Sur l’arrêt attaqué en tant qu’il se prononce sur le bénéfice de l’avoir fiscal :

4. Considérant qu’aux termes de l’article 158 bis du code général des impôts, alors en vigueur :  » I. Les personnes qui perçoivent des dividendes distribués par des sociétés françaises disposent à ce titre d’un revenu constitué : / a) par les sommes qu’elles reçoivent de la société ; / b) par un avoir fiscal représenté par un crédit ouvert sur le Trésor. / Ce crédit d’impôt est égal à la moitié des sommes effectivement versées par la société. Il ne peut être utilisé que dans la mesure où le revenu est compris dans la base de l’impôt sur le revenu dû par le bénéficiaire. Il est reçu en paiement de cet impôt. (…) / II. Par exception aux dispositions prévues au I, ce crédit d’impôt est égal à 45 % des sommes effectivement versées par la société lorsque la personne susceptible d’utiliser ce crédit n’est pas une personne physique. (…)  » ; qu’aux termes de l’article 209 bis du même code, alors en vigueur :  » 1. Les dispositions des articles 158 bis et 158 ter sont applicables aux personnes morales ayant leur siège social en France, dans la mesure où le revenu distribué est compris dans la base de l’impôt sur les sociétés dû par le bénéficiaire. Le crédit d’impôt est reçu en paiement de cet impôt.
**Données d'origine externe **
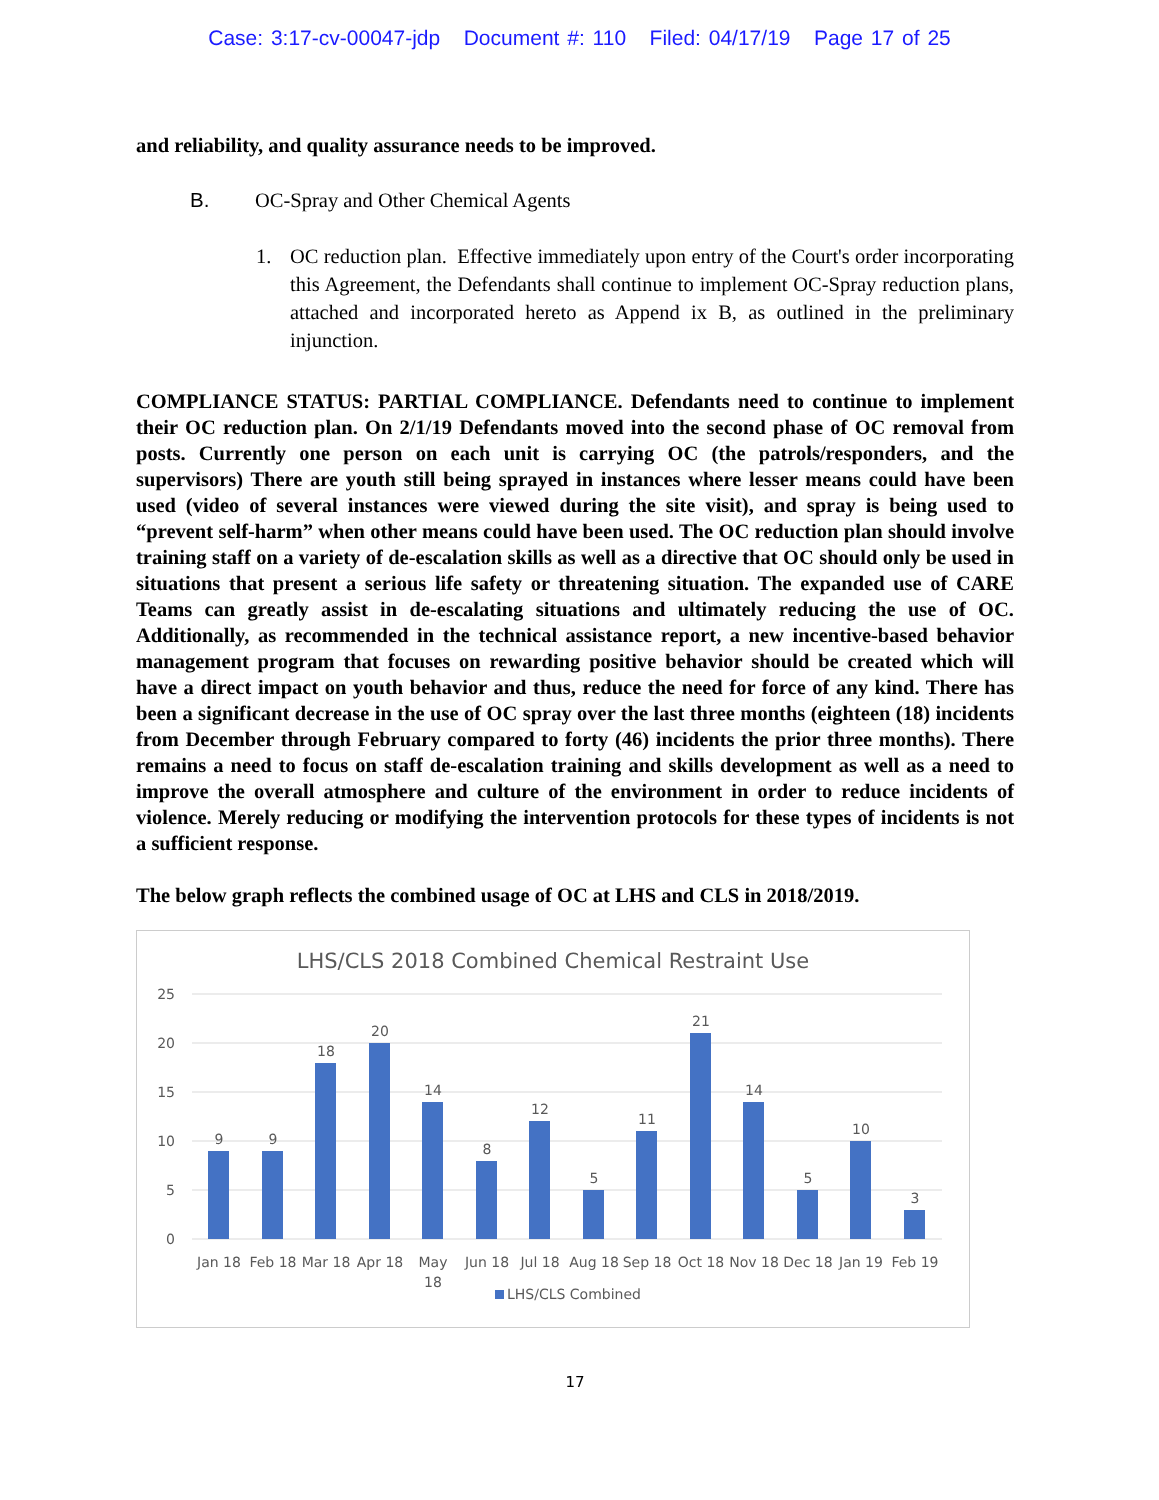Case: 3:17-cv-00047-jdp Document #: 110 Filed: 04/17/19 Page 17 of 25
and reliability, and quality assurance needs to be improved.
B. OC-Spray and Other Chemical Agents
1. OC reduction plan. Effective immediately upon entry of the Court's order incorporating this Agreement, the Defendants shall continue to implement OC-Spray reduction plans, attached and incorporated hereto as Append ix B, as outlined in the preliminary injunction.
COMPLIANCE STATUS: PARTIAL COMPLIANCE. Defendants need to continue to implement their OC reduction plan. On 2/1/19 Defendants moved into the second phase of OC removal from posts. Currently one person on each unit is carrying OC (the patrols/responders, and the supervisors) There are youth still being sprayed in instances where lesser means could have been used (video of several instances were viewed during the site visit), and spray is being used to “prevent self-harm” when other means could have been used. The OC reduction plan should involve training staff on a variety of de-escalation skills as well as a directive that OC should only be used in situations that present a serious life safety or threatening situation. The expanded use of CARE Teams can greatly assist in de-escalating situations and ultimately reducing the use of OC. Additionally, as recommended in the technical assistance report, a new incentive-based behavior management program that focuses on rewarding positive behavior should be created which will have a direct impact on youth behavior and thus, reduce the need for force of any kind. There has been a significant decrease in the use of OC spray over the last three months (eighteen (18) incidents from December through February compared to forty (46) incidents the prior three months). There remains a need to focus on staff de-escalation training and skills development as well as a need to improve the overall atmosphere and culture of the environment in order to reduce incidents of violence. Merely reducing or modifying the intervention protocols for these types of incidents is not a sufficient response.
The below graph reflects the combined usage of OC at LHS and CLS in 2018/2019.
LHS/CLS 2018 Combined Chemical Restraint Use
25
20
15
10
5
0
9
9
18
20
14
8
12
5
11
21
14
5
10
3
Jan 18
Feb 18
Mar 18
Apr 18
May
18
Jun 18
Jul 18
Aug 18
Sep 18
Oct 18
Nov 18
Dec 18
Jan 19
Feb 19
LHS/CLS Combined
17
Il n’est pas restituable  » ; qu’il ressort de l’ensemble des travaux préparatoires de l’article 1er de la loi du 12 juillet 1965 créant l’avoir fiscal, alors codifié à l’article 158 bis précité du code général des impôts, que le législateur a eu comme objectifs de favoriser l’actionnariat des entreprises ainsi que le développement de la place financière de Paris et d’éliminer à cet effet la double imposition qui frappait les dividendes ; qu’eu égard à l’objet de la loi, l’actionnaire, imposable à raison des dividendes qu’il perçoit, est en droit de prétendre à l’avoir fiscal qui leur est attaché sous peine de soumettre ces dividendes à une double imposition ; que, par suite, dès lors qu’une société a effectivement la qualité d’actionnaire, les dividendes qu’elle perçoit à raison des titres qu’elle détient ouvrent droit à son profit au bénéfice de l’avoir fiscal qui y est attaché ; que le fait qu’une prise de participation dans le capital d’une société présente un faible risque économique, compte tenu du contexte ou des circonstances dans lesquelles cette opération intervient, n’a pas pour effet en lui-même de supprimer le risque inhérent à la qualité d’actionnaire ;

5. Considérant que, pour juger que l’administration était en droit de refuser à la société le bénéfice de l’avoir fiscal alors prévu à l’article 158 bis du code général des impôts, la cour s’est fondée, d’une part, sur l’absence de substance de la société Audley Finance BV et sur la motivation exclusivement fiscale du montage résultant de l’acquisition de cette société par le Crédit national et, d’autre part, sur la circonstance que ce dernier ne supportait aucun risque d’actionnaire distinct du risque de défaut sur les obligations détenues par la société néerlandaise ; qu’en relevant ces circonstances, qui n’étaient pas, par elles-mêmes, de nature à établir que les opérations en cause procédaient de la recherche par le contribuable du bénéfice d’une application littérale des dispositions de l’article 158 bis du code général des impôts à l’encontre des objectifs poursuivis par leurs auteurs, la cour administrative d’appel a donné aux faits de l’espèce une qualification juridique erronée ;

6. Considérant qu’il résulte de ce qui précède, sans qu’il soit besoin d’examiner les autres moyens soulevés à l’appui de ces conclusions, que la SA Natixis est seulement fondée à demander l’annulation de l’arrêt de la cour administrative d’appel de Versailles en tant qu’il a rejeté ses conclusions tendant au bénéfice de l’avoir fiscal prévu à l’article 158 bis du code général des impôts alors en vigueur ;

Sur les conclusions de la SA Natixis présentées au titre de l’article L. 761-1 du code de justice administrative :

7. Considérant qu’il y a lieu, dans les circonstances de l’espèce, de mettre à la charge de l’Etat une somme de 3 500 euros à verser à la SA Natixis au titre des dispositions de l’article L. 761-1 du code de justice administrative ;

D E C I D E :

————–

Article 1er : L’arrêt de la cour administrative d’appel de Versailles du 6 novembre 2012 est annulé en tant qu’il a rejeté les conclusions de la requête de la SA Natixis tendant au bénéfice de l’avoir fiscal.

Article 2 : L’affaire est renvoyée, dans la limite de la cassation ainsi prononcée, à la cour administrative d’appel de Versailles.

Article 3 : L’Etat versera une somme de 3 500 euros à la SA Natixis au titre de l’article L. 761-1 du code de justice administrative.

Article 4 : Le surplus des conclusions du pourvoi de la SA Natixis est rejeté.

Article 5 : La présente décision sera notifiée à la SA Natixis et au ministre des finances et des comptes publics.